Aufgaben:
**1.** Beantworten Sie zum Text über die Angabe von Vorschäden die folgenden Fragen.
(a) In welchem Jahr soll sich laut Sachverhalt der vom Kl. im Schadenanzeigeformular erwähnte Schaden ereignet haben?
(b) Was betraf dieser Schaden tatsächlich?
(c) Nach welcher Vorschrift des VVG ist die Bekl. laut Entscheidung von ihrer Verpflichtung zur Leistung frei geworden?
**2.** Schreiben Sie den Text über die Angabe von Vorschäden im Anschluss an seinen letzten Satz weiter.

Vorliegender Text:
==========

Leitsatz
Die Verpflichtung des VN, Vorschäden anzugeben, nach denen er im Schadenanzeigeformular des Versicherers gefragt wird, entfällt nicht deshalb, weil die Vorschäden von dem Versicherer selbst reguliert worden waren und der Versicherer dies anhand seiner Schadensunterlagen oder anhand der Daten in seiner EDV-Anlage hätte feststellen können.
Normenkette
§ 6 Abs. 3 VVG, § 10 Nr. 4 AVBR 80, § 11 Nr. 1 AVBR 80
Sachverhalt
Der Kl. hatte im Schadenanzeigeformular des Versicherers die Frage, ob er schon frühere Schäden am Reisegepäck gehabt hatte, bejaht und einen Schaden erwähnt, der sich 1991 ereignet habe und der von der Bekl. mit einem Betrag in Höhe von 1.000 DM reguliert worden sei. Das war unzutreffend. Zum einen betraf dieser Schaden nicht das Reisegepäck, sondern einen Kaskoschaden. Zum anderen hat der Kl. unerwähnt gelassen, dass in den Jahren 1993 und 1994 Schäden am Reisegepäck entstanden waren, die die Bekl. reguliert hatte. Das OLG hat die Kl. abgewiesen.
Entscheidung
Nach der Entscheidung des OLG ist die Bekl. von ihrer Verpflichtung zur Leistung nach § 6 Abs. 3 VVG i. V. m. § 10 Nr. 4 und § 11 Nr. 1 AVBR 80 frei geworden. Entgegen der Auffassung des Kl. sei seine Verpflichtung, die beiden Vorschäden anzugeben, nicht deshalb entfallen, weil sie von der Bekl. selbst reguliert worden waren und die Bekl. dies anhand ihrer Schadensunterlagen oder anhand der Daten in ihrer EDV-Anlage hätte feststellen können. Dadurch sei das Bedürfnis der Bekl., durch den Kl. über Vorschäden - auf die ausdrücklich darauf ausgerichtete Frage hin - aufgeklärt zu werden, nicht entfallen gewesen. Der VN könne von dem Versicherer nicht erwarten, dass dieser bei der Regulierung eines jeden Schadenfalls die vollständigen Vertrags- und Schadensunterlagen daraufhin durchsieht, ob sich daraus Informationen ergeben, die für die Abwicklung des jetzt geltend gemachten Schadens relevant sein könnten. Das würde weder dem Interesse des VN an einer zügigen Abwicklung des Schadenfalls, noch dem Interesse des Versicherers an einer möglichst wenig zeitaufwendigen Bearbeitung der Angelegenheit entsprechen.

==========

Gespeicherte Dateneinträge
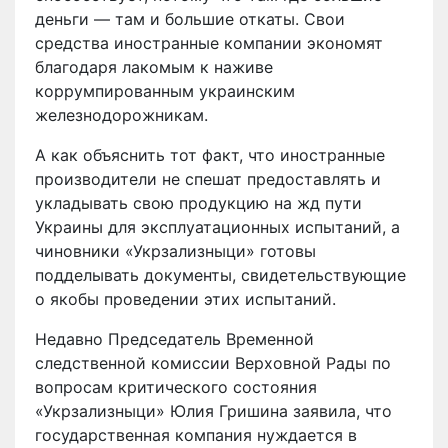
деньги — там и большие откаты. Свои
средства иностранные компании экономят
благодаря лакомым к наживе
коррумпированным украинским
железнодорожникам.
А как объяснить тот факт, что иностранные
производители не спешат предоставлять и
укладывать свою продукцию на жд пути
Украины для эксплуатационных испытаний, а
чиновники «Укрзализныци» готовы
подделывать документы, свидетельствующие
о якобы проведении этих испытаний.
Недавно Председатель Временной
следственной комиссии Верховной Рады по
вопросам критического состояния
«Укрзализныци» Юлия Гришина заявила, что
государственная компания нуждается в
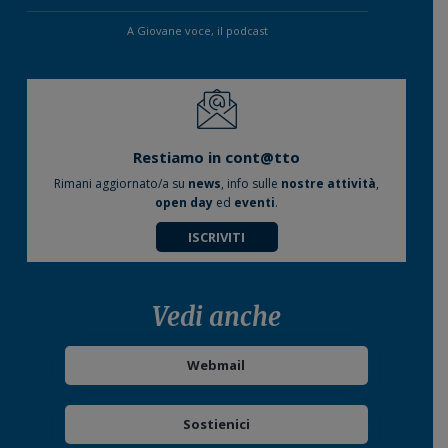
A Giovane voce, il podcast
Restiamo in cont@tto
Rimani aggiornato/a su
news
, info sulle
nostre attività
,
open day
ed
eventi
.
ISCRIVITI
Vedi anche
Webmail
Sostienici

==========

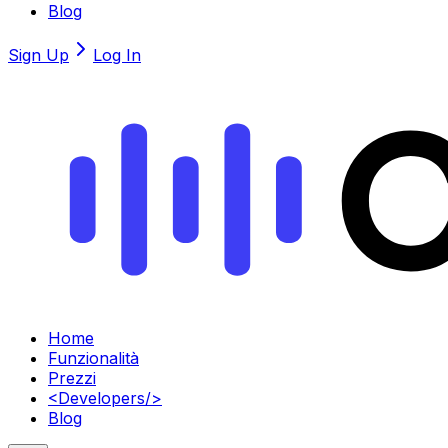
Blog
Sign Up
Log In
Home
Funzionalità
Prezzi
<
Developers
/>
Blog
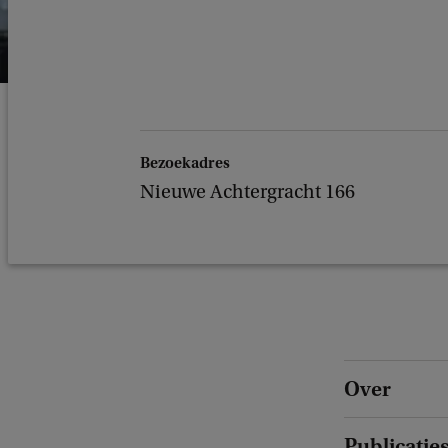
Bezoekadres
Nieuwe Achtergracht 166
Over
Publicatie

==========

Lösungen:
**1.**
(a) 1991
(b) Einen Kaskoschaden, nicht das Reisegepäck.
(c) Nach § 6 Abs. 3 VVG (i. V. m. § 10 Nr. 4 und § 11 Nr. 1 AVBR 80).

**2.**
Dem Versicherer sei daher - bei der Abwicklung eines Schadens - nicht stets all das bekannt, was sich in der Vergangenheit im Rahmen des Vertragsverhältnisses mit dem VN ergeben hat und was deshalb anhand der Vertrags- und Schadensunterlagen oder anhand einer Abfrage in der EDV-Anlage des Versicherers festgestellt werden könnte. Eine Obliegenheitsverletzung sei daher nicht allein deshalb zu verneinen, weil der Versicherer die verschwiegene Tatsache aufgrund eines früheren Versicherungsfalls selbst kennen könnte. Allerdings werde das, was ein Versicherer aufgrund seiner eigenen Akten oder aufgrund seiner elektronischen Datensammlung wissen könne, dann aktuelles, von ihm zu berücksichtigendes Wissen, wenn sich der VN darauf mit hinreichender Deutlichkeit zur Beantwortung ihm gestellter Fragen beziehe. Das habe der Kl. aber nicht getan.
Dass er die Obliegenheit nicht vorsätzlich verletzt habe, habe der Kl. als VN zu beweisen. Das sei dem Kl. nicht gelungen (wird ausgeführt).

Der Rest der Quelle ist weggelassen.